- O Manchester City é o 2.º classificado na Premier League, a 7 pontos do líder Arsenal, e não vence há quatro jogos, excluindo taças.
- O jornalista Adrian Durham, do talkSPORT, apresenta cinco razões para Pep Guardiola pedir para deixar o cargo no Manchester City.
- Dois motivos centrais: mau futebol e má gestão, com jogos recentes contra Manchester United e Bodo/Glimt a levantar dúvidas sobre a qualidade do ataque e da gestão da equipa.
- Especula-se sobre a ausência de um “homem que falta” no meio-campo, com dúvidas sobre a utilização de Rodri, a condição de Kalvin Phillips e a contratação de Nico González.
- Faltas de impacto de Phil Foden, a obsessão com laterais não ortodoxos e o baixo rendimento de Erling Haaland sob Guardiola são outros dos pontos destacados.
O Manchester City de Pep Guardiola vive um momento difícil na Premier League. A equipa ocupa o 2.º lugar, a 7 pontos do Arsenal, mas não vence há quatro jogos, contando apenas competições domésticas. A exigência da imprensa e dos adeptos aumentou.
Um artigo do jornalista Adrian Durham, do talkSPORT, questiona se Guardiola deve deixar o cargo que ocupa há uma década. O texto aponta várias razões relacionadas com fôlego ofensivo, gestão de jogadores e escolhas tácticas.
Entre os factores destacados estão falhas recentes do ataque, como a ausência de golos de Erling Haaland em jogadas rápidas desde dezembro. O artigo também critica o rendimento da equipa frente a adversários de menor expressão.
Além disso, é discutida a gestão de meio-campo, com dúvidas sobre a integração de jogadores como Kalvin Phillips e o regresso de Rodri. A forma do plantel é apontada como elemento a rever.
Determinada análise também foca as opções de laterais de Guardiola e a relação entre as escolhas de defesa com o desempenho global. O texto sugere que o City pode ter de repensar o modelo atual para recuperar rendimento.
Cinco razões apontadas
- Mau futebol e gestão criticada após jogos contra Manchester United e Bodo/Glimt; situação é apresentada como indicadora de falhas estratégicas.
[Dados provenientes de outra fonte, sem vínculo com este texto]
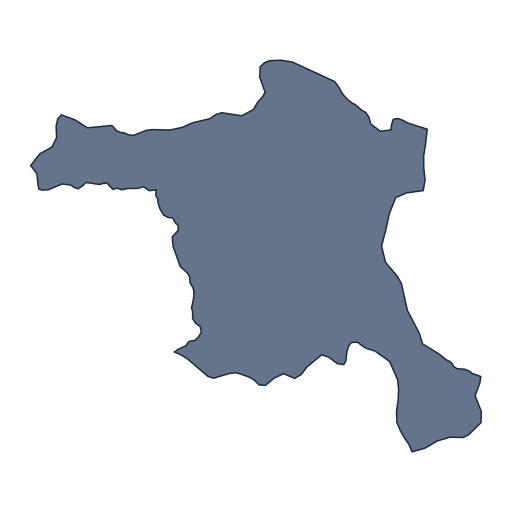 Ankara, Albers equal-area conic projection
{"feature_id": "TUR-3008", "entity_name": "Ankara", "entity_type": "Province", "adm_level": 1, "iso_a3": "TUR", "parent_name": "Turkey", "parent_adm1": "", "projection": "albers", "projection_center": [32.475, 39.676], "detail": "fine", "context": "isolated", "style": "filled", "palette": "slate", "viewbox_px": 512, "rotation_deg": 0, "n_neighbors": 0, "source": "natural_earth", "source_scale": "10m", "svg_char_len": 2307}
<svg xmlns="http://www.w3.org/2000/svg" viewBox="0 0 512 512"><path d="M241.8,115.8L253.5,109.5L257.5,102.4L262.6,96.7L265.1,92.3L259.7,77.1L260.2,66.8L264.4,62.8L269.5,60.7L280.9,60.2L292.3,62.0L334.7,81.6L338.9,87.2L342.3,93.6L347.1,99.1L352.5,103.3L355.0,104.4L361.3,109.9L365.8,112.5L369.0,117.4L370.7,123.9L380.3,131.3L390.9,129.9L391.5,125.0L393.0,119.7L395.6,118.6L398.6,118.7L403.1,120.4L407.5,122.9L427.2,129.2L425.5,144.7L423.7,155.6L423.8,168.4L425.1,179.8L423.2,190.6L406.4,192.9L395.7,197.6L389.3,213.7L385.8,229.9L381.6,246.0L385.4,262.1L397.2,276.2L401.4,283.4L407.4,310.4L419.3,333.2L422.5,343.8L439.2,354.1L446.9,360.2L449.3,361.2L451.4,362.8L453.8,366.5L456.9,368.7L464.7,369.2L469.5,371.2L471.6,373.2L480.8,376.5L479.9,382.9L475.1,395.6L481.3,411.5L481.0,422.6L468.8,434.6L463.2,437.5L449.9,437.2L437.1,441.0L425.0,448.2L412.1,451.8L408.8,444.2L404.1,437.4L400.1,430.2L396.9,422.5L396.5,411.4L398.1,400.4L398.6,390.1L397.7,379.9L389.6,361.5L375.1,351.1L366.7,348.5L364.1,347.1L357.6,342.3L351.4,342.4L348.6,346.2L347.0,351.2L345.8,361.1L343.7,364.6L337.3,363.6L328.7,357.1L321.6,354.8L306.6,367.3L301.3,374.5L294.6,378.4L283.6,373.7L274.2,378.1L265.4,385.4L259.1,384.9L253.8,379.7L249.0,377.0L236.4,372.7L229.0,373.6L213.5,378.2L208.1,376.5L187.2,358.7L180.8,354.8L174.5,352.0L178.0,349.4L185.8,345.7L187.3,343.7L188.5,341.8L191.7,340.8L194.9,340.4L198.4,337.0L201.3,332.4L200.3,326.7L195.7,323.4L192.6,318.5L192.6,311.2L192.1,310.1L191.5,307.7L192.9,301.9L193.8,296.2L193.9,290.4L192.2,286.4L190.1,282.9L189.6,277.0L187.5,273.1L180.3,266.6L173.1,246.5L172.2,237.0L178.3,230.2L178.0,225.2L176.2,223.8L174.0,220.7L173.0,218.0L168.1,217.5L163.8,215.2L160.2,209.5L158.2,203.5L157.6,198.8L155.8,195.4L156.0,189.8L149.3,190.7L143.4,186.6L138.1,188.4L127.6,188.5L121.9,189.8L117.1,188.2L112.9,189.4L106.9,183.0L103.2,183.4L99.6,184.5L86.2,182.5L82.2,186.0L78.0,188.8L74.2,187.4L70.6,185.0L62.1,184.0L48.2,189.8L42.2,190.1L38.8,189.0L38.1,185.0L36.8,173.6L30.7,165.5L39.9,153.7L51.9,147.1L56.6,137.5L56.1,126.1L57.7,119.0L61.4,114.9L74.9,119.8L87.5,127.8L112.0,125.5L116.7,130.8L120.0,132.3L124.2,132.9L128.7,134.8L133.4,135.4L146.5,130.3L152.1,129.6L170.2,130.0L182.5,127.3L192.5,122.8L209.6,118.8L215.7,114.6L221.7,112.7L241.8,115.8Z" fill="#64748b" stroke="#1e293b" stroke-width="1.5"/></svg>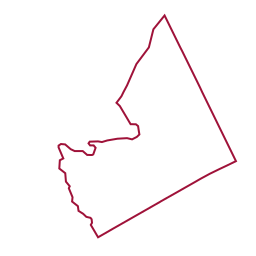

- Dúvidas sobre o papel do médio defensivo e a gestão de lesões, incluindo Rodri, Nico González e Kalvin Phillips.
- Falta de impacto de Haaland, com dificuldades de conclusão em contexto de jogo livre e dinâmico.
- Desinserção com o nível de contribuir dos laterais, sendo a aposta em alas menos convencionais alvo de questionamento.
- Percepção de que o estilo de Guardiola não está a gerar o volume de golos esperado, o que alimenta críticas entre fãs e media.